- [Supplied records]
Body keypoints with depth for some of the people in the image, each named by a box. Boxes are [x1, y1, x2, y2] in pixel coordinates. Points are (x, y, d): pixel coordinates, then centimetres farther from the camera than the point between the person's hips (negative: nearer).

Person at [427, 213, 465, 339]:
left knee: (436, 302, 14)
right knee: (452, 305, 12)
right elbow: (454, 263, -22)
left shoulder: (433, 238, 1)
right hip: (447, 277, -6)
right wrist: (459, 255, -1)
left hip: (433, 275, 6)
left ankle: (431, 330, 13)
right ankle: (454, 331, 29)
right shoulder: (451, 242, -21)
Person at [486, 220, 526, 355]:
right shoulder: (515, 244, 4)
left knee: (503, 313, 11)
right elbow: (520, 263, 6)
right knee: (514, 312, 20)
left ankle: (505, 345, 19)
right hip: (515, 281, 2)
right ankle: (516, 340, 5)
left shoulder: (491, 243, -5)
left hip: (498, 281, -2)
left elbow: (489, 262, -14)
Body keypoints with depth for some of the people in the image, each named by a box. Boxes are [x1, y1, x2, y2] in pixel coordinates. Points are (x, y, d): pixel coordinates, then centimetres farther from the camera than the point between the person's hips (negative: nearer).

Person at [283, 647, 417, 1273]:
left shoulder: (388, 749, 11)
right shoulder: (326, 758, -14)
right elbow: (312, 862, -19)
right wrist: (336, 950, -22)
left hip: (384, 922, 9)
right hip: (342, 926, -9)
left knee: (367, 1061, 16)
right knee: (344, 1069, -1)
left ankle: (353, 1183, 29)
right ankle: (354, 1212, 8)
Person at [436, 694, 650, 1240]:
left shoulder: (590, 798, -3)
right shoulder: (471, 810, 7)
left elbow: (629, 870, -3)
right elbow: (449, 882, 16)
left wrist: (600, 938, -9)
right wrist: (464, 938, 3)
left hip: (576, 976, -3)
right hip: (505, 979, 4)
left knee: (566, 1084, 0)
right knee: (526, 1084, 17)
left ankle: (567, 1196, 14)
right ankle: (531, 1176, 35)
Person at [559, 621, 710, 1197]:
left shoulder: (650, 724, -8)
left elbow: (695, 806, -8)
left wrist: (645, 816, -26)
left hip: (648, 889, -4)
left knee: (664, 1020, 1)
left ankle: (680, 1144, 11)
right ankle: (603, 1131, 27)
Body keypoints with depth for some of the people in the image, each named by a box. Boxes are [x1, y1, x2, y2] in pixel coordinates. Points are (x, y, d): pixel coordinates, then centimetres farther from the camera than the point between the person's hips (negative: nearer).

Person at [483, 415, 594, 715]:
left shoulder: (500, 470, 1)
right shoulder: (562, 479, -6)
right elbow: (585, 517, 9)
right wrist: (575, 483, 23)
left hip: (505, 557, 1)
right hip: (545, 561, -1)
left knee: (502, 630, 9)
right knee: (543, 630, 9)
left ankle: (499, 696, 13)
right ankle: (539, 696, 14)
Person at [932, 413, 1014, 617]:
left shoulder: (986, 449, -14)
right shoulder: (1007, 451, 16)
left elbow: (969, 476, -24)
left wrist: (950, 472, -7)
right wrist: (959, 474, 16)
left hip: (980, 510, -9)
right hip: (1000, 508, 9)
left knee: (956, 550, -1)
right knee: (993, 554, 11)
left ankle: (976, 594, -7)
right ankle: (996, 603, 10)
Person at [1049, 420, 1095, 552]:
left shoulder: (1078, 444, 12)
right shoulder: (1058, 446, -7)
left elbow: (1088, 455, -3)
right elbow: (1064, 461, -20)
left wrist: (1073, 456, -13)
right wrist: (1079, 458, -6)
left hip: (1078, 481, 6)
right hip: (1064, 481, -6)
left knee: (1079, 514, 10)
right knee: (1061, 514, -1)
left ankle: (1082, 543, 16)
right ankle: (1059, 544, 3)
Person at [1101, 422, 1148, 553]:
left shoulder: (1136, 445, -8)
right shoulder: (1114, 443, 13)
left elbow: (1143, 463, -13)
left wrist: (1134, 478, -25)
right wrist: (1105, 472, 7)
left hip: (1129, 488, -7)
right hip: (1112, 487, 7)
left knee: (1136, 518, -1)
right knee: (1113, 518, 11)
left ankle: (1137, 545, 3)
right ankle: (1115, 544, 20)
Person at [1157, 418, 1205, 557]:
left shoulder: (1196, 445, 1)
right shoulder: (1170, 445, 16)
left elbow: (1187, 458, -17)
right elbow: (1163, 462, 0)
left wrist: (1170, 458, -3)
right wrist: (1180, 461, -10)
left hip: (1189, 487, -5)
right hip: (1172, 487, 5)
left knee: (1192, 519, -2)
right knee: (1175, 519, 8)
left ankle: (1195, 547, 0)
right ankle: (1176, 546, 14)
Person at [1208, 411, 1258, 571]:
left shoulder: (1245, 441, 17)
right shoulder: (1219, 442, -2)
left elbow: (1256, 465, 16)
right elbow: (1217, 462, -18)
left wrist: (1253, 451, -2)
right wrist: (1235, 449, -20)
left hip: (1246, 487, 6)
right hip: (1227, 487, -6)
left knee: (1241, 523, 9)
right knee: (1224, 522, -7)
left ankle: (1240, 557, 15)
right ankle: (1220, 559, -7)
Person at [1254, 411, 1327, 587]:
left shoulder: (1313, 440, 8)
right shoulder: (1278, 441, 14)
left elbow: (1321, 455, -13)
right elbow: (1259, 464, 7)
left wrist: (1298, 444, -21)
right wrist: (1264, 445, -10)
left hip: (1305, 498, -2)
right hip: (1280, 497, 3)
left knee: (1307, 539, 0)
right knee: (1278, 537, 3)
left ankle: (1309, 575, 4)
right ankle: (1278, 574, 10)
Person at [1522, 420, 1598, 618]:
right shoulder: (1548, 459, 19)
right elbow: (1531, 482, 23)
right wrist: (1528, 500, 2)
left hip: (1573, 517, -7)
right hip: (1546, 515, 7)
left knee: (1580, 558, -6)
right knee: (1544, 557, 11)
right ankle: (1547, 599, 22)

- [What to work on]
Return all of the entries exactly as they were supplied.

- [Written solution]
Body keypoints with depth for some of the people in the image, each named by a box. Boxes are [x1, y1, x2, y2] in pixel coordinates. Points are (x, y, d): pixel coordinates, then centimetres farther from the camera than the point between the person's hips (negative: nearer).

Person at [427, 213, 465, 339]:
left knee: (436, 302, 14)
right knee: (452, 305, 12)
right elbow: (454, 263, -22)
left shoulder: (433, 238, 1)
right hip: (447, 277, -6)
right wrist: (459, 255, -1)
left hip: (433, 275, 6)
left ankle: (431, 330, 13)
right ankle: (454, 331, 29)
right shoulder: (451, 242, -21)
Person at [486, 220, 526, 355]:
right shoulder: (515, 244, 4)
left knee: (503, 313, 11)
right elbow: (520, 263, 6)
right knee: (514, 312, 20)
left ankle: (505, 345, 19)
right hip: (515, 281, 2)
right ankle: (516, 340, 5)
left shoulder: (491, 243, -5)
left hip: (498, 281, -2)
left elbow: (489, 262, -14)
Body keypoints with depth for some of the people in the image, each named by a box. Boxes are [x1, y1, x2, y2] in pixel coordinates. Points are (x, y, d): pixel coordinates, then centimetres farther from the camera than the point between the person's hips (negative: nearer).

Person at [283, 647, 417, 1273]:
left shoulder: (388, 749, 11)
right shoulder: (326, 758, -14)
right elbow: (312, 862, -19)
right wrist: (336, 950, -22)
left hip: (384, 922, 9)
right hip: (342, 926, -9)
left knee: (367, 1061, 16)
right knee: (344, 1069, -1)
left ankle: (353, 1183, 29)
right ankle: (354, 1212, 8)
Person at [436, 694, 650, 1240]:
left shoulder: (590, 798, -3)
right shoulder: (471, 810, 7)
left elbow: (629, 870, -3)
right elbow: (449, 882, 16)
left wrist: (600, 938, -9)
right wrist: (464, 938, 3)
left hip: (576, 976, -3)
right hip: (505, 979, 4)
left knee: (566, 1084, 0)
right knee: (526, 1084, 17)
left ankle: (567, 1196, 14)
right ankle: (531, 1176, 35)
Person at [559, 621, 710, 1197]:
left shoulder: (650, 724, -8)
left elbow: (695, 806, -8)
left wrist: (645, 816, -26)
left hip: (648, 889, -4)
left knee: (664, 1020, 1)
left ankle: (680, 1144, 11)
right ankle: (603, 1131, 27)
Body keypoints with depth for some of the people in the image, each named by a box. Boxes are [x1, y1, x2, y2] in pixel coordinates. Points are (x, y, d): pixel coordinates, then centimetres farther from the camera than the point between the person's hips (negative: nearer).

Person at [483, 415, 594, 715]:
left shoulder: (500, 470, 1)
right shoulder: (562, 479, -6)
right elbow: (585, 517, 9)
right wrist: (575, 483, 23)
left hip: (505, 557, 1)
right hip: (545, 561, -1)
left knee: (502, 630, 9)
right knee: (543, 630, 9)
left ankle: (499, 696, 13)
right ankle: (539, 696, 14)
Person at [932, 413, 1014, 617]:
left shoulder: (986, 449, -14)
right shoulder: (1007, 451, 16)
left elbow: (969, 476, -24)
left wrist: (950, 472, -7)
right wrist: (959, 474, 16)
left hip: (980, 510, -9)
right hip: (1000, 508, 9)
left knee: (956, 550, -1)
right knee: (993, 554, 11)
left ankle: (976, 594, -7)
right ankle: (996, 603, 10)
Person at [1049, 420, 1095, 552]:
left shoulder: (1078, 444, 12)
right shoulder: (1058, 446, -7)
left elbow: (1088, 455, -3)
right elbow: (1064, 461, -20)
left wrist: (1073, 456, -13)
right wrist: (1079, 458, -6)
left hip: (1078, 481, 6)
right hip: (1064, 481, -6)
left knee: (1079, 514, 10)
right knee: (1061, 514, -1)
left ankle: (1082, 543, 16)
right ankle: (1059, 544, 3)
Person at [1101, 422, 1148, 553]:
left shoulder: (1136, 445, -8)
right shoulder: (1114, 443, 13)
left elbow: (1143, 463, -13)
left wrist: (1134, 478, -25)
right wrist: (1105, 472, 7)
left hip: (1129, 488, -7)
right hip: (1112, 487, 7)
left knee: (1136, 518, -1)
right knee: (1113, 518, 11)
left ankle: (1137, 545, 3)
right ankle: (1115, 544, 20)
Person at [1157, 418, 1205, 557]:
left shoulder: (1196, 445, 1)
right shoulder: (1170, 445, 16)
left elbow: (1187, 458, -17)
right elbow: (1163, 462, 0)
left wrist: (1170, 458, -3)
right wrist: (1180, 461, -10)
left hip: (1189, 487, -5)
right hip: (1172, 487, 5)
left knee: (1192, 519, -2)
right knee: (1175, 519, 8)
left ankle: (1195, 547, 0)
right ankle: (1176, 546, 14)
Person at [1208, 411, 1258, 571]:
left shoulder: (1245, 441, 17)
right shoulder: (1219, 442, -2)
left elbow: (1256, 465, 16)
right elbow: (1217, 462, -18)
left wrist: (1253, 451, -2)
right wrist: (1235, 449, -20)
left hip: (1246, 487, 6)
right hip: (1227, 487, -6)
left knee: (1241, 523, 9)
right knee: (1224, 522, -7)
left ankle: (1240, 557, 15)
right ankle: (1220, 559, -7)
Person at [1254, 411, 1327, 587]:
left shoulder: (1313, 440, 8)
right shoulder: (1278, 441, 14)
left elbow: (1321, 455, -13)
right elbow: (1259, 464, 7)
left wrist: (1298, 444, -21)
right wrist: (1264, 445, -10)
left hip: (1305, 498, -2)
right hip: (1280, 497, 3)
left knee: (1307, 539, 0)
right knee: (1278, 537, 3)
left ankle: (1309, 575, 4)
right ankle: (1278, 574, 10)
Person at [1522, 420, 1598, 618]:
right shoulder: (1548, 459, 19)
right elbow: (1531, 482, 23)
right wrist: (1528, 500, 2)
left hip: (1573, 517, -7)
right hip: (1546, 515, 7)
left knee: (1580, 558, -6)
right knee: (1544, 557, 11)
right ankle: (1547, 599, 22)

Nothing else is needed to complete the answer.